Matt Leighninger had this information in The Fulcrum. Here is an excerpt:
People are more likely to place the blame for polarization on their leaders and systems of government. Most Americans (77 percent) think the inability to constructively disagree in the United States is driven from the top down. “Many politicians are artificially dividing society,” agreed former Irish Prime Minister John Bruton in one of our recent webinars on Global Learning on Democratic Innovation, organized with Club de Madrid and Participedia. Part of the problem, Bruton pointed out, is the use of political strategies based on exploiting wedge issues. Another part, he added, is that “very few people support institutions in which they have no say.”
Our human capacity for compromise is impeded by the challenge of scale – the fact that bridge-building must occur across a nation that has been sorted into homogeneous clusters, geographically and online. It is also limited by the structure of our political systems today, which promotes conflict, even at levels closest to home, rather than providing ways to address it. And it is complicated, in America and other countries as well, by the persistence of racism.

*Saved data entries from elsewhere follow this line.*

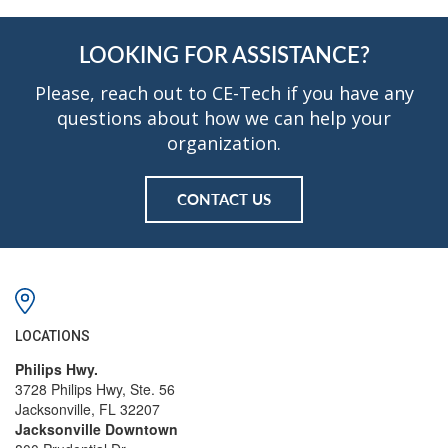
LOOKING FOR ASSISTANCE?
Please, reach out to CE-Tech if you have any
questions about how we can help your
organization.
CONTACT US
LOCATIONS
Philips Hwy.
3728 Philips Hwy, Ste. 56
Jacksonville, FL 32207
Jacksonville Downtown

To address the divisions in our societies, three kinds of democratic innovations have emerged: 1) local efforts to bring people together, 2) national or even multinational initiatives that use technology to try to build bridges at scale, and 3) changes in governance processes that try to make bridge-building and collaboration among citizens a regular part of public decision-making. The first two types take the form of activities or initiatives, while the third is more structural. The success of these three kinds of innovations probably relies on the extent to which they are able to build on and support one another.